Влас Михайлович Дорошевич

Поэт с Монмартра
(Парижский тип)

   Источник: Дорошевич В. М. Собрание сочинений. Том V. По Европе. — М.: Товарищество И. Д. Сытина, 1905. — С. 45

  

   Позвольте вас познакомить: Monsieur Пишон.

   Да вы его знаете!

   Поэт Пишон.

   Ну, конечно ж, вы его знаете! Вы никогда не читали его стихов, но если вы просматриваете парижские газеты, вам, вероятно, намозолило глаза это имя. Пишон. Светский поэт Пишон.

   — Вчера у графини X… состоялся именитый вечер, — один из самых блестящих в сезоне. Любезная хозяйка приготовила для избранного общества редкий сюрприз: присутствовавший в числе гостей известный поэт Пишон прочёл несколько новых произведений своей музы.

   «Редкое» удовольствие! Оно повторяется каждый день. Там, здесь, тут…

   — После обеда у маркизы Игрек известный поэт Пишон декламировал свои стихи.

   — Приятным экспромтом на балу у княгини Зет был известный поэт Пишон, который по усиленной просьбе гостей согласился прочесть несколько своих стихотворений.

   — Украшением артистического вечера у архи-миллионера W… было несколько стихотворений, прочитанных автором, известным светским поэтом г. Пишоном.

   Пишон человек лет 45, коротенький, пузатый и жирный. С наружностью свиньи и с душой, в которой есть немного бога. В засаленном фраке и всегда немного смятой рубашке; от толщины Пишон ужасно потеет.

   Утро Пишона начинается приёмами. Квартирная хозяйка — Пишон состоит с ней в интимностях и потому не платит за квартиру, — докладывает ему:

   — Лакей графини такой-то.

   — Дворецкий герцогини такой-то.

   — Чёрт с ним! Пусть войдёт! — разрешает Пишон и короткими, грязными пальцами разрывает длинненький надушенный конверт с гербом.

   — Cher maitre! Тогда-то у меня обед. Не будете ли добры украсить его вашим присутствием, чем очень обяжете поклонницу вашего таланта и т. д.

   — Хорошо. Кланяйтесь! — говорит Пишон и заносит день на бумажку, которая пришпилена у него над кроватью.

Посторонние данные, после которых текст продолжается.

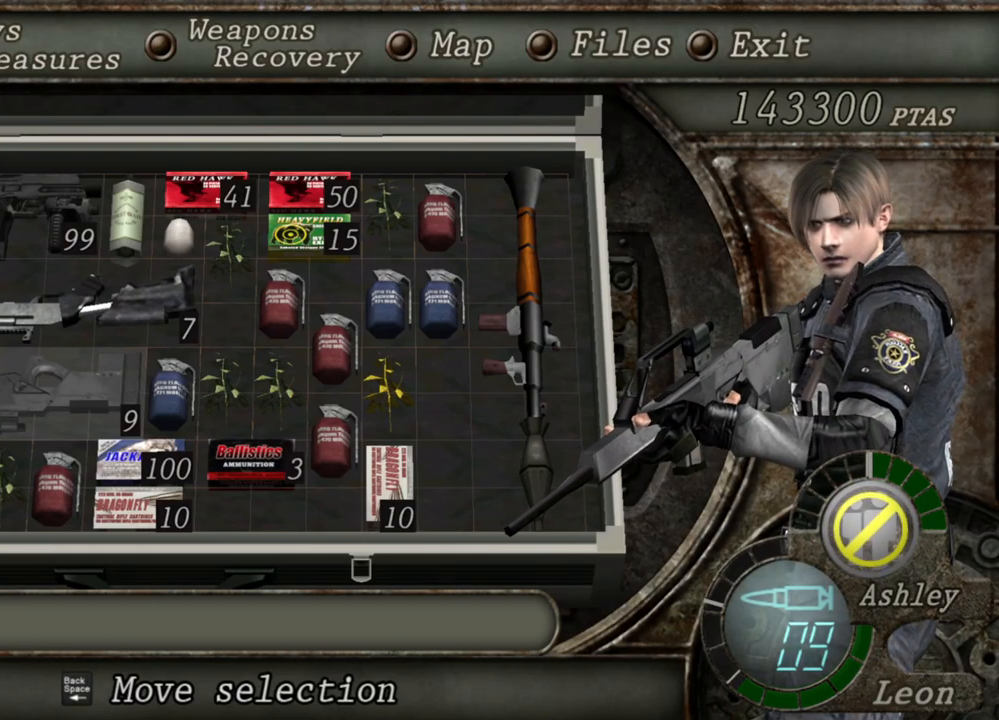
{"keys": [], "mouse": [], "events": [[233, "tab", "down"], [300, "tab", "up"]]}
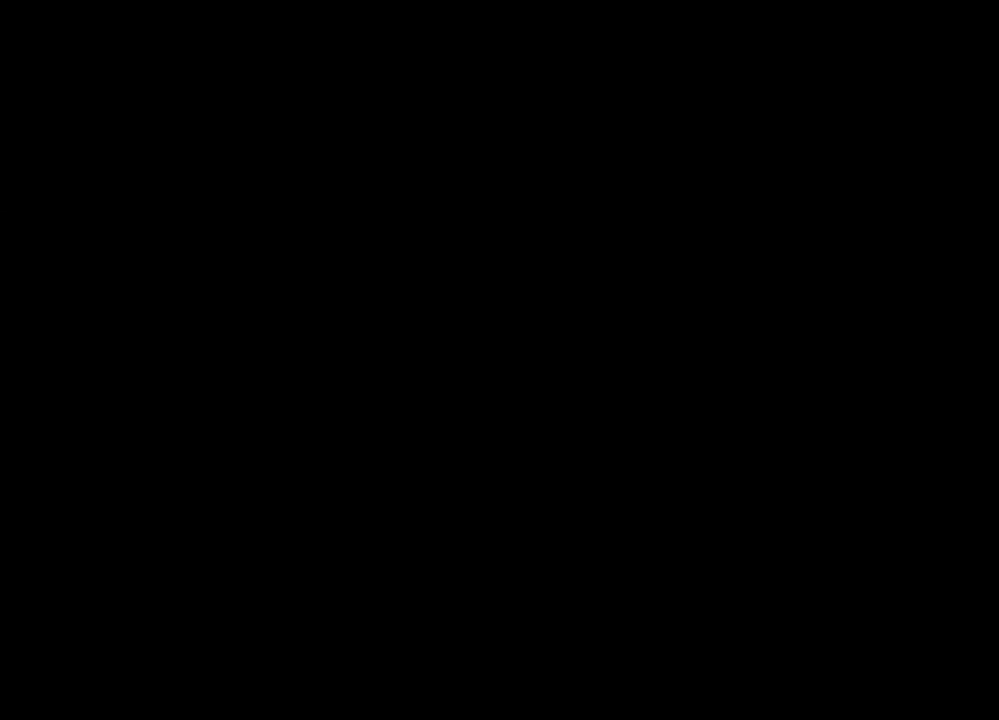
{"keys": [], "mouse": ["right"], "events": [[400, "mouse_right", "down"]]}
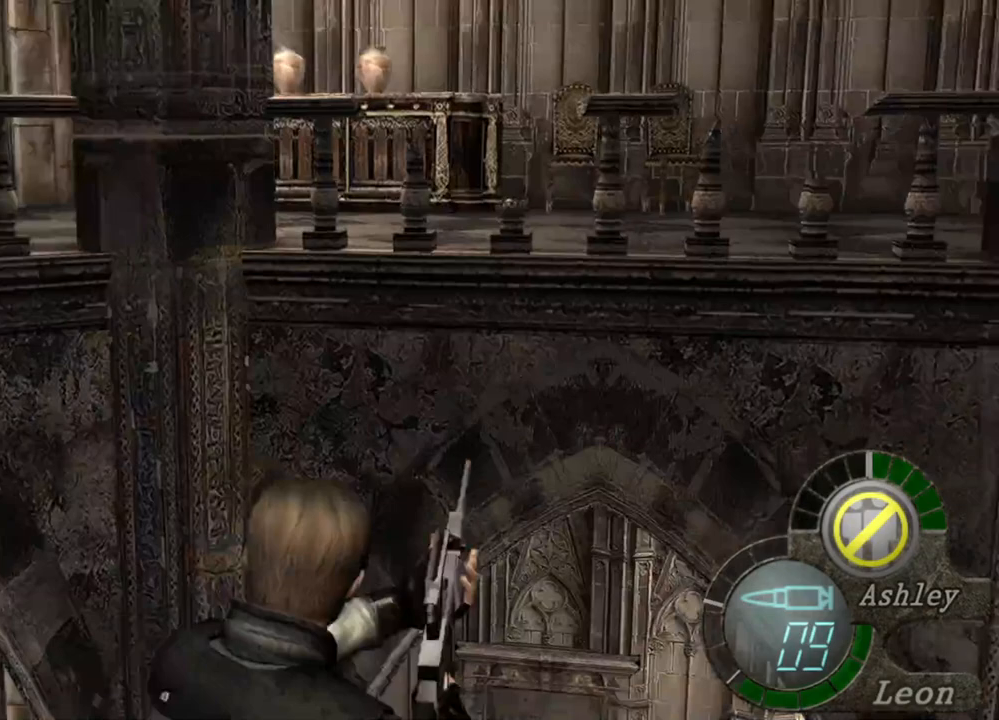
{"keys": [], "mouse": [], "events": [[33, "mouse_right", "up"], [133, "tab", "down"], [300, "tab", "up"]]}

   Пишон является, холодно выслушивает комплименты хозяйки и нетерпеливо поглядывает на дверь, в которой должен появиться дворецкий и объявить, что обед готов.

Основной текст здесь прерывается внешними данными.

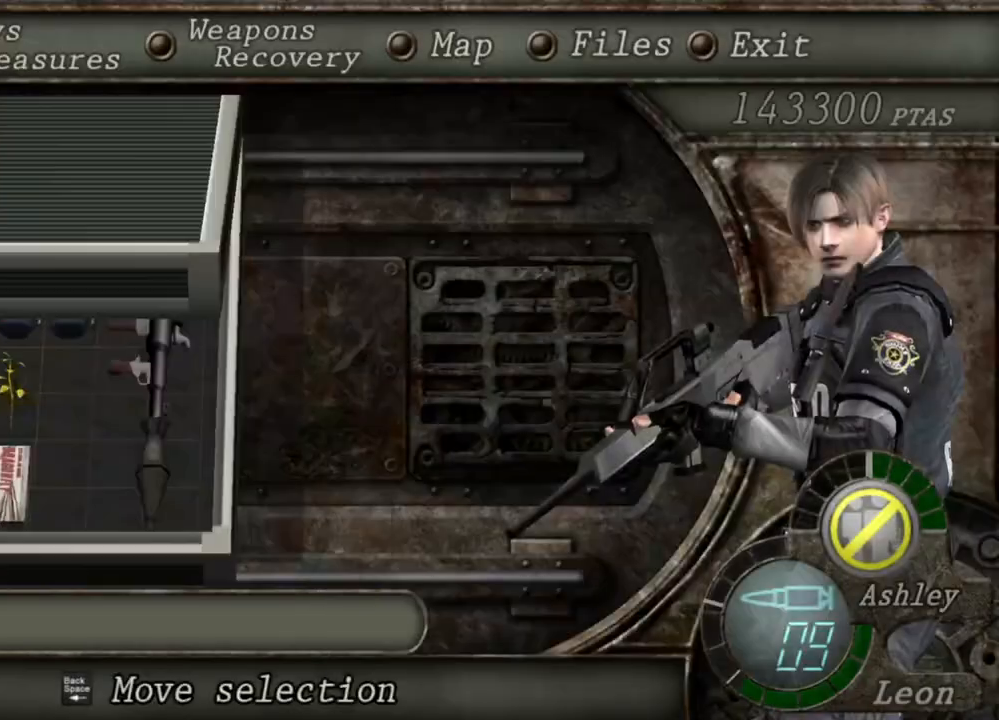
{"keys": [], "mouse": [], "events": []}
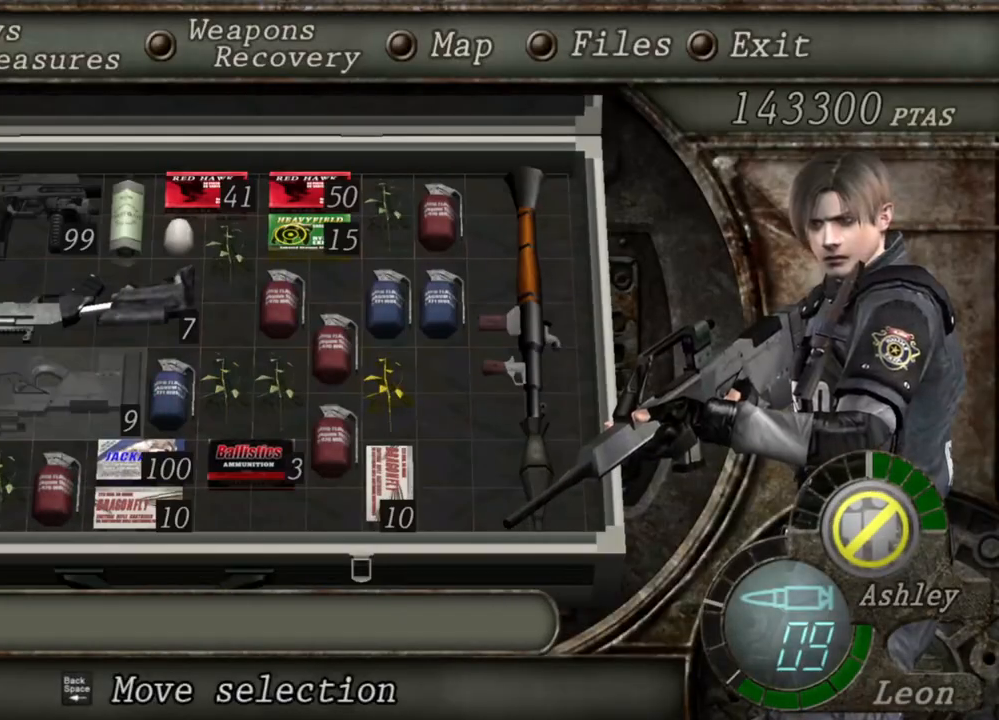
{"keys": [], "mouse": [], "events": []}
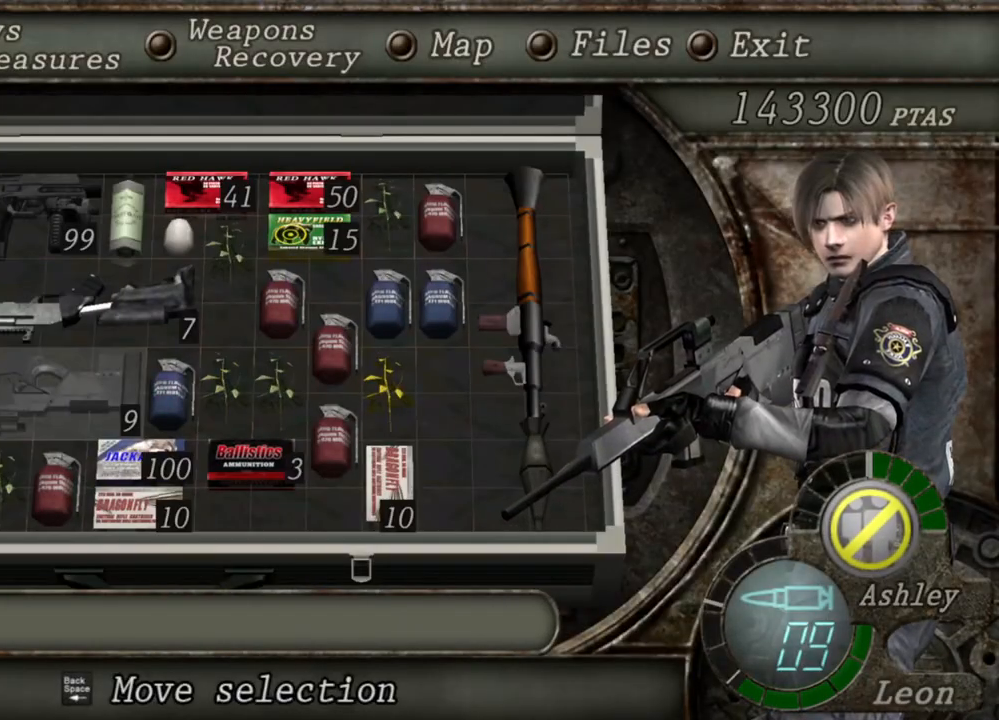
{"keys": [], "mouse": [], "events": []}
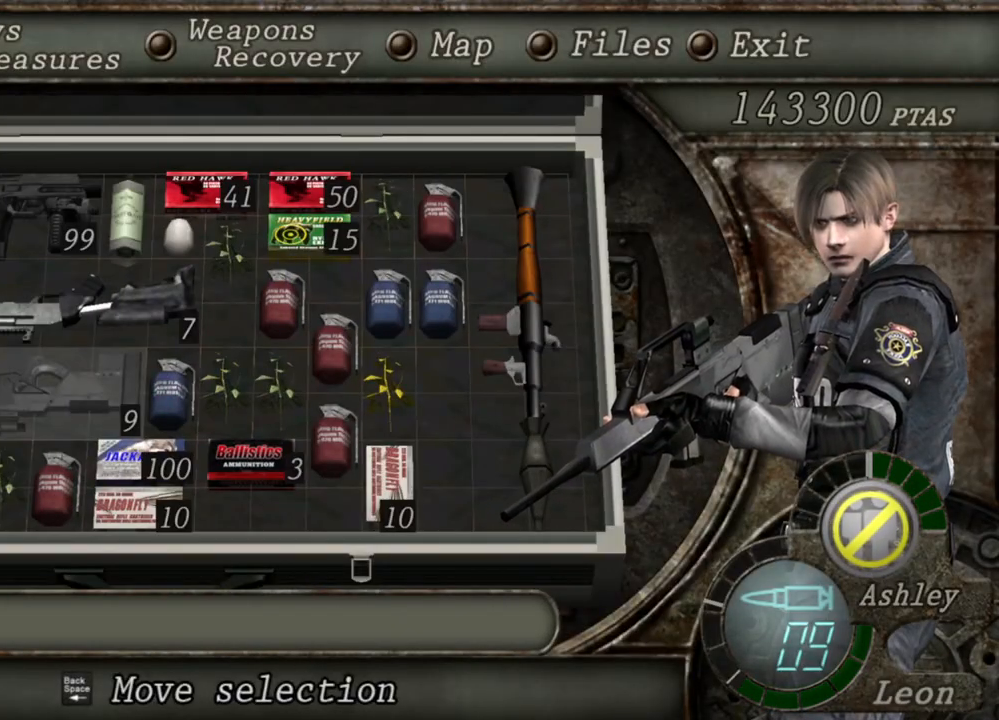
{"keys": [], "mouse": [], "events": []}
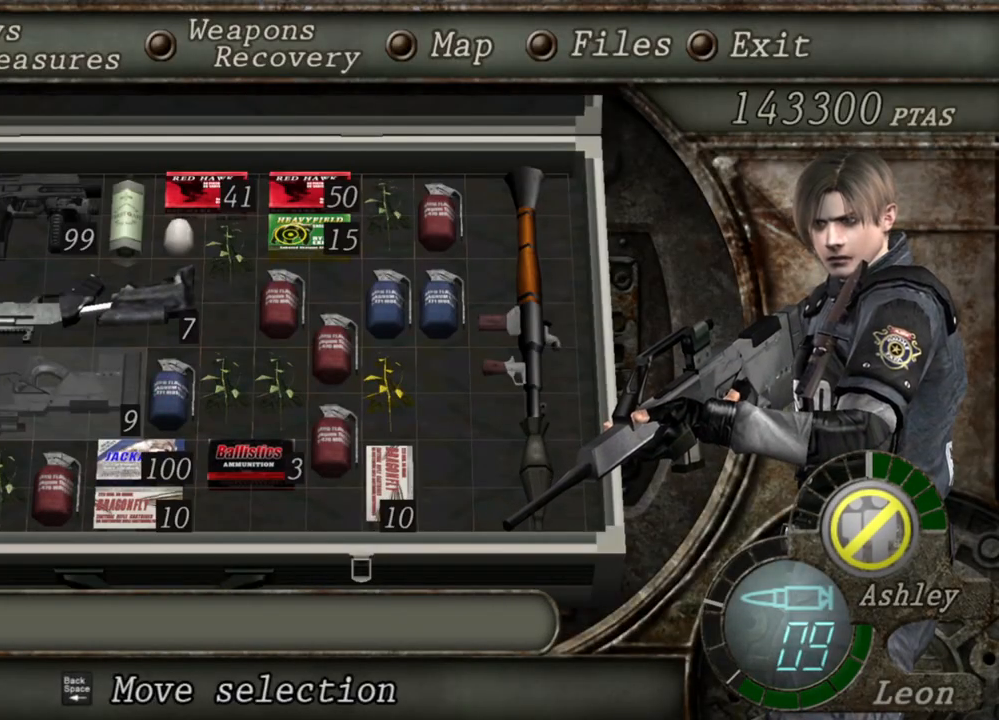
{"keys": [], "mouse": [], "events": []}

   — Когда же, чёрт их возьми, дадут жрать? Пишон ест за двоих, с жадностью и чрезвычайно неаппетитно. Он уничтожает невероятное количество хлеба, кладёт всего по два куска, и когда подходящий лакей докладывает:

   — Mouton Rotschild, такого-то года, — Пишон ворчит, прожёвывая:

   — Хорошо. Лейте.

   Пьёт он всё. И всё с жадностью, как человек, палимый неугасимой жаждой. К концу обеда он красен, глаза слегка мутнеют.

   Когда все переходят в столовую, хозяйка дома с льстивой улыбкой обращается к поэту:

   — Не будет ли добр cher maitre подарить нам несколько строчек вдохновения своей неувядаемой музы.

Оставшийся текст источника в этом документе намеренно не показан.